Kernel module driver is wrong for wifi chip that i have

fresh install of manjaro xfce and it works and looks great. im new to linux so i need some help. my kernel module for my wifi driver isnt correct to the wifi chip i have. what would be the way to fix this i have the rtw88xx driver when the i need the rtl88xx driver. i know of dkms moduels but if i install one will it cause issue with the existing kernal mod. thanks.

Welcome to the forum!

You could try blacklisting the rtw88xx driver by creating a small text file in /etc/modprobe.d/, called rtw88xx_blacklist.conf, with the content… :arrow_down:

blacklist rtw88xx

In theory, the kernel should then pick the rtl88xx driver instead.

My spelling isn’t so good. It was late I was in a rush to get it typed up and head to bed.

I’ve successfully blacklisted the rtw driver but my system doesn’t pick up on the rtl driver automatically. Any steps on what to do next. Again sorry for the noob like questions.

Questions is how one learns.

Do you know which driver/module it is? (The name.)

Edit:

Apologies, apparently you do and I missed it. Try:

sudo modprobe rtl88xx

However, that shouldn’t be neccessary. I think.

The wifi chip that is in my laptop is the rtl88_8821ce. So I assuming thats the driver I would need.

Or, actually, it seems to be in the AUR:

$ pamac search 8821ce

rtl8821ce-dkms-git                                                                                                                                                                                                                1.0.5.r36.gca4abd8-1  AUR
rtl8821CE driver with firmware

So could, theoretically, be installed with:

pamac build rtl8821ce-dkms-git

Make sure you have the appropriate kernel-headers installed first

1 Like

How can I check what kernel is running. Check if the headers are installed and if not install them via the command line

To get running kernel type uname -r

e.g. mine is 5.15.12-1-MANJARO

Install the kernel headers depending on your kernel version. Using my current kernel as an example I would pamac install linux515-headers

For just the headers:

sudo pacman -Syu $(ls /boot | awk -F "-" '/^linux/ { print $1"-headers" }')

For git and dkms and base-devel too:

sudo pacman -Syu git base-devel dkms $(ls /boot | awk -F "-" '/^linux/ { print $1"-headers" }')

See any other related thread, ex:

This worked well. A side question i have this weird issue where if my laptop battery dies when I charge and reboot all works well but when I switch my laptop lid closed then open wifi is turned off. I can turn it back on by re enabling wifi. Any ideas why this is ?

Not sure the cause … but you can create a systemd service to automatically reload the module or restart NetworkManager after suspend.

Can you post what that process would look like ?
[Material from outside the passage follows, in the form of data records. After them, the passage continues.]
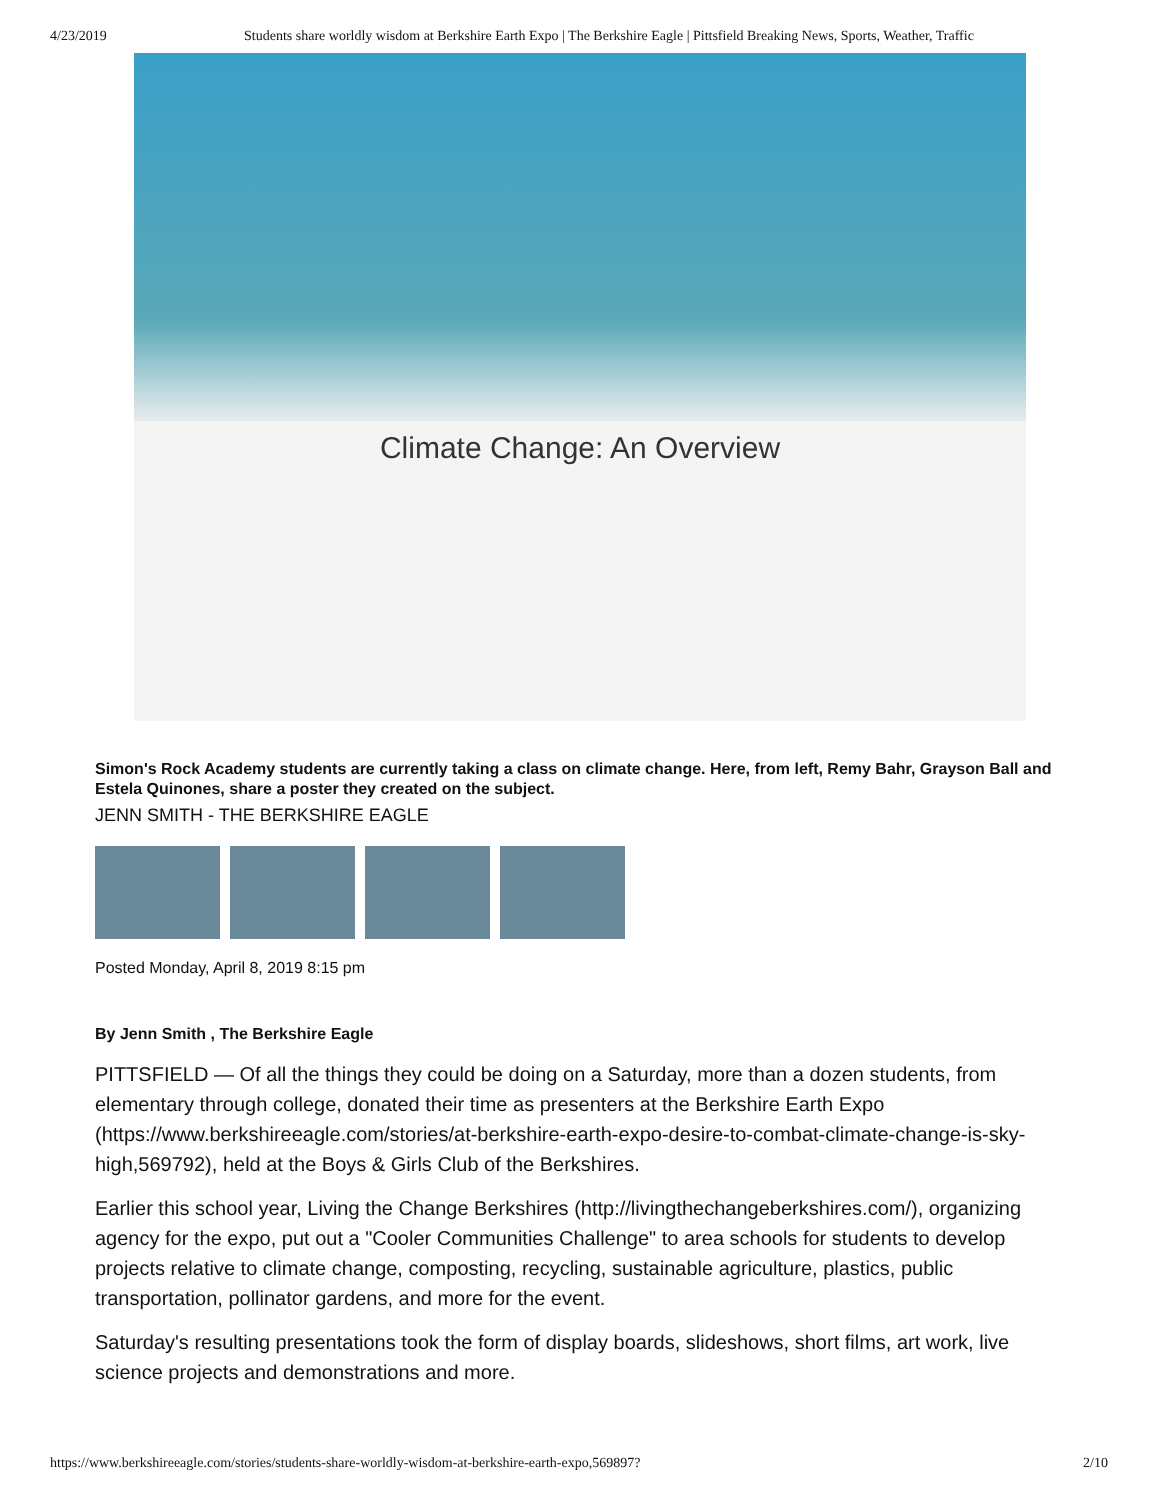4/23/2019 Students share worldly wisdom at Berkshire Earth Expo | The Berkshire Eagle | Pittsfield Breaking News, Sports, Weather, Traffic
Climate Change: An Overview
Simon's Rock Academy students are currently taking a class on climate change. Here, from left, Remy Bahr, Grayson Ball and Estela Quinones, share a poster they created on the subject.
JENN SMITH - THE BERKSHIRE EAGLE
Posted Monday, April 8, 2019 8:15 pm
By Jenn Smith , The Berkshire Eagle
PITTSFIELD — Of all the things they could be doing on a Saturday, more than a dozen students, from elementary through college, donated their time as presenters at the Berkshire Earth Expo (https://www.berkshireeagle.com/stories/at-berkshire-earth-expo-desire-to-combat-climate-change-is-sky-high,569792), held at the Boys & Girls Club of the Berkshires.
Earlier this school year, Living the Change Berkshires (http://livingthechangeberkshires.com/), organizing agency for the expo, put out a "Cooler Communities Challenge" to area schools for students to develop projects relative to climate change, composting, recycling, sustainable agriculture, plastics, public transportation, pollinator gardens, and more for the event.
Saturday's resulting presentations took the form of display boards, slideshows, short films, art work, live science projects and demonstrations and more.
https://www.berkshireeagle.com/stories/students-share-worldly-wisdom-at-berkshire-earth-expo,569897? 2/10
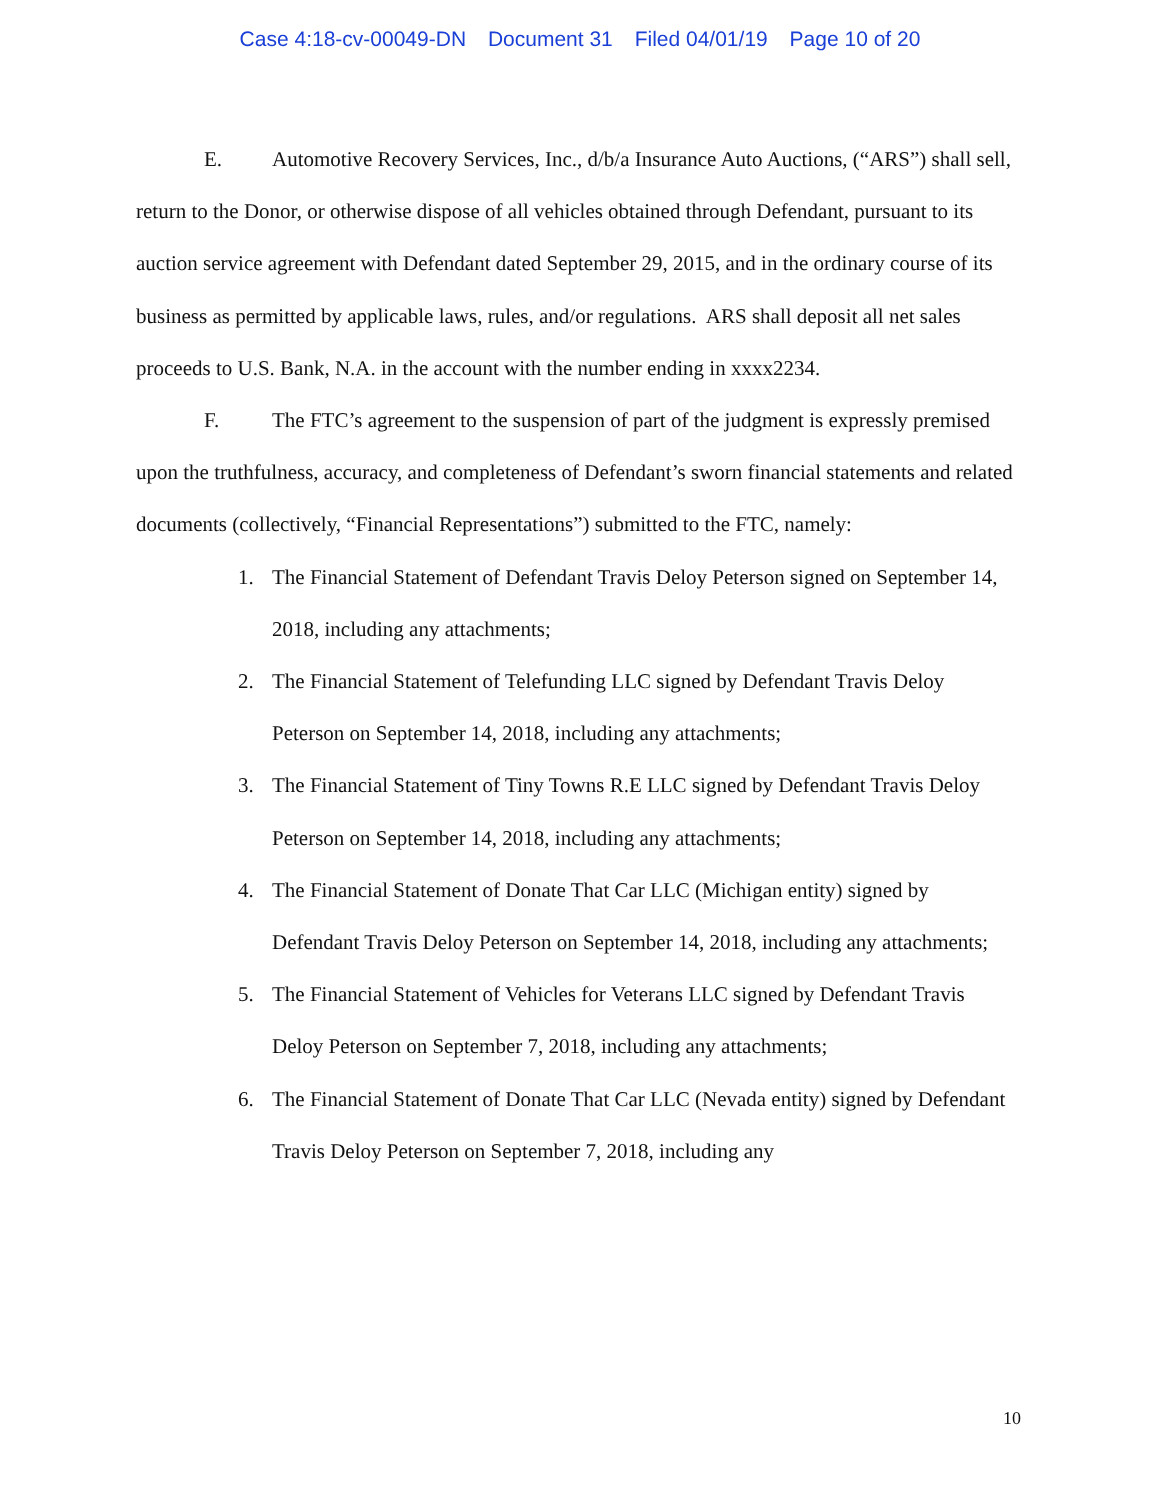Case 4:18-cv-00049-DN Document 31 Filed 04/01/19 Page 10 of 20
E. Automotive Recovery Services, Inc., d/b/a Insurance Auto Auctions, (“ARS”) shall sell, return to the Donor, or otherwise dispose of all vehicles obtained through Defendant, pursuant to its auction service agreement with Defendant dated September 29, 2015, and in the ordinary course of its business as permitted by applicable laws, rules, and/or regulations. ARS shall deposit all net sales proceeds to U.S. Bank, N.A. in the account with the number ending in xxxx2234.
F. The FTC’s agreement to the suspension of part of the judgment is expressly premised upon the truthfulness, accuracy, and completeness of Defendant’s sworn financial statements and related documents (collectively, “Financial Representations”) submitted to the FTC, namely:
1. The Financial Statement of Defendant Travis Deloy Peterson signed on September 14, 2018, including any attachments;
2. The Financial Statement of Telefunding LLC signed by Defendant Travis Deloy Peterson on September 14, 2018, including any attachments;
3. The Financial Statement of Tiny Towns R.E LLC signed by Defendant Travis Deloy Peterson on September 14, 2018, including any attachments;
4. The Financial Statement of Donate That Car LLC (Michigan entity) signed by Defendant Travis Deloy Peterson on September 14, 2018, including any attachments;
5. The Financial Statement of Vehicles for Veterans LLC signed by Defendant Travis Deloy Peterson on September 7, 2018, including any attachments;
6. The Financial Statement of Donate That Car LLC (Nevada entity) signed by Defendant Travis Deloy Peterson on September 7, 2018, including any
10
Pretty much like this, though the exec command may differ as there it is module unload and reload again… maybe all you need is
ExecStart=/usr/bin/systemctl restart NetworkManager

The # sudo restart wifi is ran as a command to enable the script after its made ? Not as part of the name of the script correct?

If you mean

# /etc/systemd/system/restart-wifi.service
# sudo systemctl enable restart-wifi.service

It was left at the top of the file and commented out (# - meaning it has no effect) so as to note the pertinent information … the first line is the name/path of the file, the second is a command to be run to enable the service.

It could be some power saving setting causing that when on battery.
You could check the settings of tlp
which is installed and enabled by default on xfce editions
(or it was, when I installed)
There is tlp-rdw but I don’t know whether it is part of the default installation
and a tlpui (a GUI for it) in the AUR.

You could try to simply disable the service and see whether that changes anything.

systemctl status tlp.service
systemctl disable tlp.service

before you go looking for other more involved solutions.